OK (n): Successful calls / attempted — the sample size behind every average in that row. With --repeat N each combo runs N times and all are counted.

How the tests were run — methodology

Method

Every enabled model is attempted in every enabled region (a model×region cross-product) against the full prompt suite. Each prompt has a max_tokens cap so short tasks stay cheap and long tasks aren't truncated. Averages are over all matching calls; with --repeat N each combo is measured N times and every result is recorded (not best-of), so the sample counts shown are real.

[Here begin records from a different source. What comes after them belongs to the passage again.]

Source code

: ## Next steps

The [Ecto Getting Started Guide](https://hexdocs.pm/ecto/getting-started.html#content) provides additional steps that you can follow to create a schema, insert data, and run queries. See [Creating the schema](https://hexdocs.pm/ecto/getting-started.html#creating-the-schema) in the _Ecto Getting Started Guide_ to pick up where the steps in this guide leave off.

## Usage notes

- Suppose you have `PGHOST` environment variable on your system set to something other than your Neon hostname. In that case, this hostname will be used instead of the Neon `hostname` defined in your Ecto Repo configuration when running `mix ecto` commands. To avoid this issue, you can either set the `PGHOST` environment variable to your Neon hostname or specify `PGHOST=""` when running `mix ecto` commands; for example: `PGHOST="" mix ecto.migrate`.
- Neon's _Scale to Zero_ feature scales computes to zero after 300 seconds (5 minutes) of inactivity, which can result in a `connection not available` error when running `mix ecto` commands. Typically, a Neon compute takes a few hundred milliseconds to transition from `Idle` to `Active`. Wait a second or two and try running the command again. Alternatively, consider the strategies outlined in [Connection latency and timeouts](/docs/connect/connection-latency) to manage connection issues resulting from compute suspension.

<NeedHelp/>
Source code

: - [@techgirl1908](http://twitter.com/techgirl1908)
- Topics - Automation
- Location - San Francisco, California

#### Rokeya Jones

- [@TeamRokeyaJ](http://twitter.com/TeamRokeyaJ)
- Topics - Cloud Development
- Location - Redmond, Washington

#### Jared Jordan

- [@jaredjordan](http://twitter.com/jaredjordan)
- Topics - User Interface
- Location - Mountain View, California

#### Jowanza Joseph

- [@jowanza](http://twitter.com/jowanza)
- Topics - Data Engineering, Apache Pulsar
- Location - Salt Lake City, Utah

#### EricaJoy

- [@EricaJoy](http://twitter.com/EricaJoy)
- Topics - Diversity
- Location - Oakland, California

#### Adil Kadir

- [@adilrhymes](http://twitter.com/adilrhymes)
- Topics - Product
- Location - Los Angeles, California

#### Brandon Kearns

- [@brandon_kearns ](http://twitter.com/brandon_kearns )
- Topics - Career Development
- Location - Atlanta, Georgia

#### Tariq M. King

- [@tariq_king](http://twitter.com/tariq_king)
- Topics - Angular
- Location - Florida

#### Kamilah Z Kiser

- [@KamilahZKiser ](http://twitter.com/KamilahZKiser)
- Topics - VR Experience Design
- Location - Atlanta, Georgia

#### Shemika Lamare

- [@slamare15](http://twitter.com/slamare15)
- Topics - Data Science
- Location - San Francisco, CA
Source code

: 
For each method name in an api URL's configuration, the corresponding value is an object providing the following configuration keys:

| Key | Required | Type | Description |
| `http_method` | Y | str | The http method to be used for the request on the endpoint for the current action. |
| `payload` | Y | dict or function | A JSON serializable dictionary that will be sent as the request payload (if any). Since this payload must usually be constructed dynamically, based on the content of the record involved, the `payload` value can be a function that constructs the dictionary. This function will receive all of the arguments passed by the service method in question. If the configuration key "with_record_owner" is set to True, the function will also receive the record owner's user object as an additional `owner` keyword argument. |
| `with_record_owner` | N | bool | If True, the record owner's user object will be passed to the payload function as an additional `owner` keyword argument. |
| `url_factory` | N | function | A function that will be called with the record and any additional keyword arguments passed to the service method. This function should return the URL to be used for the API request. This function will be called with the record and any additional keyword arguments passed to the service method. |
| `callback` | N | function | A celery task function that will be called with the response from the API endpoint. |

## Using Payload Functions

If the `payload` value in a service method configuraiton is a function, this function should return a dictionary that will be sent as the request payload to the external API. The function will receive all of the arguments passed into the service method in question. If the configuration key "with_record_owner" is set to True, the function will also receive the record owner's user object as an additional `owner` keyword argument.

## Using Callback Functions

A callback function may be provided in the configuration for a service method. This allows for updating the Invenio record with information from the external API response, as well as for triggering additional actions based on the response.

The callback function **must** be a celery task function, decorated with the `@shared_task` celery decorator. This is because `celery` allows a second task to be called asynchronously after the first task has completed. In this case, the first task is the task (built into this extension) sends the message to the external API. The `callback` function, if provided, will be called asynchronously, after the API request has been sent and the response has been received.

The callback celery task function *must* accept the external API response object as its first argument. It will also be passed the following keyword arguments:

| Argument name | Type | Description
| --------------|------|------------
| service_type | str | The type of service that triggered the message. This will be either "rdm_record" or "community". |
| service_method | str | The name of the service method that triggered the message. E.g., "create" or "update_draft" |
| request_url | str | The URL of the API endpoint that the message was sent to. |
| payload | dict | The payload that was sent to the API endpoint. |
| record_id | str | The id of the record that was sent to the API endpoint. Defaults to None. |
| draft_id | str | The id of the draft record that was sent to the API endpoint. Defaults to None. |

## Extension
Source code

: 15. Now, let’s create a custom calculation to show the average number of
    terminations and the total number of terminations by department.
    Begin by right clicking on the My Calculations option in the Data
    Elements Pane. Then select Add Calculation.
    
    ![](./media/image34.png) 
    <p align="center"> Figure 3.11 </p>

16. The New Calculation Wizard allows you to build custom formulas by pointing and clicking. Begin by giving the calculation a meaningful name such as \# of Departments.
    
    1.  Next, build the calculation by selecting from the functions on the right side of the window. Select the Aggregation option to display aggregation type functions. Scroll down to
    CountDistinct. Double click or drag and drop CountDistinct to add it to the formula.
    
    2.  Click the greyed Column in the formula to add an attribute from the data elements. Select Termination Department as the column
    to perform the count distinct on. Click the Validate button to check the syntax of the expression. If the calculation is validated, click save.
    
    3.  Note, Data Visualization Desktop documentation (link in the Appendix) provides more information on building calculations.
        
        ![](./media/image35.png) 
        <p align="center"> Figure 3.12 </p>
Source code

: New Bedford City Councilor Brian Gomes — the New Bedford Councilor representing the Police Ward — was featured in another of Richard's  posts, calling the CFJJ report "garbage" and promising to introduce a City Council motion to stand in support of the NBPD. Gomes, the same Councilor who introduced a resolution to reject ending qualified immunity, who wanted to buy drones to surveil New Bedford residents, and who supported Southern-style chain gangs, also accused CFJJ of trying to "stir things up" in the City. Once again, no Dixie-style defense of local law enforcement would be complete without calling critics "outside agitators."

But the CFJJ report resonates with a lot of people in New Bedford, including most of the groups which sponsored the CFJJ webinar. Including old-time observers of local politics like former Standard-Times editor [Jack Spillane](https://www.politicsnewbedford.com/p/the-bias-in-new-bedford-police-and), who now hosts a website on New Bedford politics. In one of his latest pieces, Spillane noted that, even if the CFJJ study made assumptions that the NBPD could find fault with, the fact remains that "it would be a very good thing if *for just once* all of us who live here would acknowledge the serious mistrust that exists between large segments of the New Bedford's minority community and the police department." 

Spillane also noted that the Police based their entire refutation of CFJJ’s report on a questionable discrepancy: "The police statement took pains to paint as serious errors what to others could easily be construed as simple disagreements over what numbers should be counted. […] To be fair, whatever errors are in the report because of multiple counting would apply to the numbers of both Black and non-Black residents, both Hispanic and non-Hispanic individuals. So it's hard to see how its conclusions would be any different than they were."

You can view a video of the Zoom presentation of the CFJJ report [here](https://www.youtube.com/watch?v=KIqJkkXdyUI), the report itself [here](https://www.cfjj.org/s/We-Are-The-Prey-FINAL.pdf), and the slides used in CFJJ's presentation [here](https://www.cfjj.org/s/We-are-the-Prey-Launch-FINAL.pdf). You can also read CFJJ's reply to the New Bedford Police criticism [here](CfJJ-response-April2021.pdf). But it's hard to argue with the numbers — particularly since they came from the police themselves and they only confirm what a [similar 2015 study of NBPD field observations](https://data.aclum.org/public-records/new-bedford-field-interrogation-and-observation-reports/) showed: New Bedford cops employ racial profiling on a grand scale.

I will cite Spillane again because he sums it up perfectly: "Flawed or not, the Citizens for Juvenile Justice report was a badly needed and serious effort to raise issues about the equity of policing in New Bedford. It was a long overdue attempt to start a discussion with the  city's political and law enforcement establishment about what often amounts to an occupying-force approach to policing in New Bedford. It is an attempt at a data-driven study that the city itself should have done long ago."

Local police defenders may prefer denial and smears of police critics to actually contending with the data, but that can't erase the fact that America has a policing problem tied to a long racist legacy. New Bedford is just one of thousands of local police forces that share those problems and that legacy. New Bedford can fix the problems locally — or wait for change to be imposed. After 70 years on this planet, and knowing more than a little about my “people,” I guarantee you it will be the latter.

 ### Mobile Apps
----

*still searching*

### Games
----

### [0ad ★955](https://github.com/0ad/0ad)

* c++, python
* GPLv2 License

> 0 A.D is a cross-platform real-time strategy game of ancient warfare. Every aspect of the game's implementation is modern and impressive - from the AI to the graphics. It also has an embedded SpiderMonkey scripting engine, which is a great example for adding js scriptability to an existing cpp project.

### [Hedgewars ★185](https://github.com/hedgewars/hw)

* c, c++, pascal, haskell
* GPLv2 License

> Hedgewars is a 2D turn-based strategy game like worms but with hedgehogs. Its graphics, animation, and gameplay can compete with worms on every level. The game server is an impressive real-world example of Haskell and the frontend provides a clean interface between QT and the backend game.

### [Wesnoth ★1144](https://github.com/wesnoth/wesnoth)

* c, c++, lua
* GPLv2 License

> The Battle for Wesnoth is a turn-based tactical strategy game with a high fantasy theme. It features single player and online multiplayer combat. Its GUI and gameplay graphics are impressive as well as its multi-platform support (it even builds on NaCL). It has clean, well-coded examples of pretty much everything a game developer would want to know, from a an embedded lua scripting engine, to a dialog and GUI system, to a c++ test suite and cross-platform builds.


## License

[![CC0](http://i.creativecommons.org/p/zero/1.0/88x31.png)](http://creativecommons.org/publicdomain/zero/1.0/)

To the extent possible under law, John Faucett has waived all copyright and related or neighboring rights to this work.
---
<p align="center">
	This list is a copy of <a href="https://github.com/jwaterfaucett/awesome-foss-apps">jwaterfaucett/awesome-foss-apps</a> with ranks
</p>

Streaming. Every call is streamed, so TTFB is genuine first-token time.
Region ids. global. models use one id valid in all regions (the clean geo comparison); geo models use the regional inference profile (us./eu./au./jp./apac.); direct models use the on-demand id (only some regions — gaps elsewhere are expected and shown).
Three paths. bedrock = Converse API; mantle = gpt-oss via OpenAI chat-completions; mantle_responses = gpt-5.x via the Responses API on the bedrock-mantle host.
Concurrency. Threaded; token counts come from each provider's usage event. Fast-fail timeouts mean a model absent in a region is recorded as a gap, not a hang.
AWS profile: —. Every run is stored in SQLite, so the trend chart and history accumulate automatically.

Caveat: a single run is a snapshot — latencies vary with time of day, load and cold starts. Use --repeat and compare runs over time for stable figures.